__TASK DESCRIPTION__
Once the records below have been read, copy them all out exactly.

__DATA FOR THIS EXERCISE__
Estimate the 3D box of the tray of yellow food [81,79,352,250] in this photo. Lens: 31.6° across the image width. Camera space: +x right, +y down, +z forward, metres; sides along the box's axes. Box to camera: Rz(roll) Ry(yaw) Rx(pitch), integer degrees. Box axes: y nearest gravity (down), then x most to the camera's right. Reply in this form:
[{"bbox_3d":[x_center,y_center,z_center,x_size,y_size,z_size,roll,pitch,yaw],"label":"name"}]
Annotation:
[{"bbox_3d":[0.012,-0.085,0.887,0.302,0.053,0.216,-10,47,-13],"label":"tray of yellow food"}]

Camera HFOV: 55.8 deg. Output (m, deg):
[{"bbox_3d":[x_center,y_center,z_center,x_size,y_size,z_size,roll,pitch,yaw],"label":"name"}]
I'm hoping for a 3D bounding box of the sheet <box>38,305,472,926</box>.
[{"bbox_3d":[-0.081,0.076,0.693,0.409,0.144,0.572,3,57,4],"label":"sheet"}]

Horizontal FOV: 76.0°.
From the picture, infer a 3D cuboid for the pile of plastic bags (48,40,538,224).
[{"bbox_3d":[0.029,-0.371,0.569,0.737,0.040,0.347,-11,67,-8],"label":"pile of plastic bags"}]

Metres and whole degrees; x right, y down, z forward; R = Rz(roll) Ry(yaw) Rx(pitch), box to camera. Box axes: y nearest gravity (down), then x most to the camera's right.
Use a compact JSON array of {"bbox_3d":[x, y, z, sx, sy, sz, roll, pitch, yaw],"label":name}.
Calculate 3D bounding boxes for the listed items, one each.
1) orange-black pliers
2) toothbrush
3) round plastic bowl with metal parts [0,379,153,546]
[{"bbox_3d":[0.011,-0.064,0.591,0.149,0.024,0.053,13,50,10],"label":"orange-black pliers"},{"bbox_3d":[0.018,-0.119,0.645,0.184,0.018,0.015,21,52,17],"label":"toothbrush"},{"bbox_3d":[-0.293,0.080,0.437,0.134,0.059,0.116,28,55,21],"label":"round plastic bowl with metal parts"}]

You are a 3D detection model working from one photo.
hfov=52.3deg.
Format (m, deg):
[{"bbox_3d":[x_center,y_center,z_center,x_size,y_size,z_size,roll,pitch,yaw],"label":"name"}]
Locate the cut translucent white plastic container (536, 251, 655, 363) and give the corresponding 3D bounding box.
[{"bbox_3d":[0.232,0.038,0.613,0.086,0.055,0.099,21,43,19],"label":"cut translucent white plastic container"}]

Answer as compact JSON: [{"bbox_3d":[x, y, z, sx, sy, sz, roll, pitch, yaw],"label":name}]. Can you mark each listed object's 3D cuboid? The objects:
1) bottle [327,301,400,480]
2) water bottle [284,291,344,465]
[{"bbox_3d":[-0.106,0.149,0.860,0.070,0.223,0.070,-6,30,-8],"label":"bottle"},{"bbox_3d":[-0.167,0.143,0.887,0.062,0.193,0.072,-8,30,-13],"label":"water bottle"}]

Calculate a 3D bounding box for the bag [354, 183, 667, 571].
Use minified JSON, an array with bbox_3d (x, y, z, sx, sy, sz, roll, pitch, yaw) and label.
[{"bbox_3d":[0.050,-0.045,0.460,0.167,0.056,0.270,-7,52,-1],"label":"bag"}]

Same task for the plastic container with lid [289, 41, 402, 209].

__SOLUTION__
Estimate the 3D box of the tray of yellow food [81,79,352,250] in this photo. Lens: 31.6° across the image width. Camera space: +x right, +y down, +z forward, metres; sides along the box's axes. Box to camera: Rz(roll) Ry(yaw) Rx(pitch), integer degrees. Box axes: y nearest gravity (down), then x most to the camera's right. Reply in this form:
[{"bbox_3d":[x_center,y_center,z_center,x_size,y_size,z_size,roll,pitch,yaw],"label":"name"}]
Annotation:
[{"bbox_3d":[0.012,-0.085,0.887,0.302,0.053,0.216,-10,47,-13],"label":"tray of yellow food"}]

Camera HFOV: 55.8 deg. Output (m, deg):
[{"bbox_3d":[x_center,y_center,z_center,x_size,y_size,z_size,roll,pitch,yaw],"label":"name"}]
I'm hoping for a 3D bounding box of the sheet <box>38,305,472,926</box>.
[{"bbox_3d":[-0.081,0.076,0.693,0.409,0.144,0.572,3,57,4],"label":"sheet"}]

Horizontal FOV: 76.0°.
From the picture, infer a 3D cuboid for the pile of plastic bags (48,40,538,224).
[{"bbox_3d":[0.029,-0.371,0.569,0.737,0.040,0.347,-11,67,-8],"label":"pile of plastic bags"}]

Metres and whole degrees; x right, y down, z forward; R = Rz(roll) Ry(yaw) Rx(pitch), box to camera. Box axes: y nearest gravity (down), then x most to the camera's right.
Use a compact JSON array of {"bbox_3d":[x, y, z, sx, sy, sz, roll, pitch, yaw],"label":name}.
Calculate 3D bounding boxes for the listed items, one each.
1) orange-black pliers
2) toothbrush
3) round plastic bowl with metal parts [0,379,153,546]
[{"bbox_3d":[0.011,-0.064,0.591,0.149,0.024,0.053,13,50,10],"label":"orange-black pliers"},{"bbox_3d":[0.018,-0.119,0.645,0.184,0.018,0.015,21,52,17],"label":"toothbrush"},{"bbox_3d":[-0.293,0.080,0.437,0.134,0.059,0.116,28,55,21],"label":"round plastic bowl with metal parts"}]

You are a 3D detection model working from one photo.
hfov=52.3deg.
Format (m, deg):
[{"bbox_3d":[x_center,y_center,z_center,x_size,y_size,z_size,roll,pitch,yaw],"label":"name"}]
Locate the cut translucent white plastic container (536, 251, 655, 363) and give the corresponding 3D bounding box.
[{"bbox_3d":[0.232,0.038,0.613,0.086,0.055,0.099,21,43,19],"label":"cut translucent white plastic container"}]

Answer as compact JSON: [{"bbox_3d":[x, y, z, sx, sy, sz, roll, pitch, yaw],"label":name}]. Can you mark each listed object's 3D cuboid? The objects:
1) bottle [327,301,400,480]
2) water bottle [284,291,344,465]
[{"bbox_3d":[-0.106,0.149,0.860,0.070,0.223,0.070,-6,30,-8],"label":"bottle"},{"bbox_3d":[-0.167,0.143,0.887,0.062,0.193,0.072,-8,30,-13],"label":"water bottle"}]

Calculate a 3D bounding box for the bag [354, 183, 667, 571].
Use minified JSON, an array with bbox_3d (x, y, z, sx, sy, sz, roll, pitch, yaw) and label.
[{"bbox_3d":[0.050,-0.045,0.460,0.167,0.056,0.270,-7,52,-1],"label":"bag"}]

Same task for the plastic container with lid [289, 41, 402, 209].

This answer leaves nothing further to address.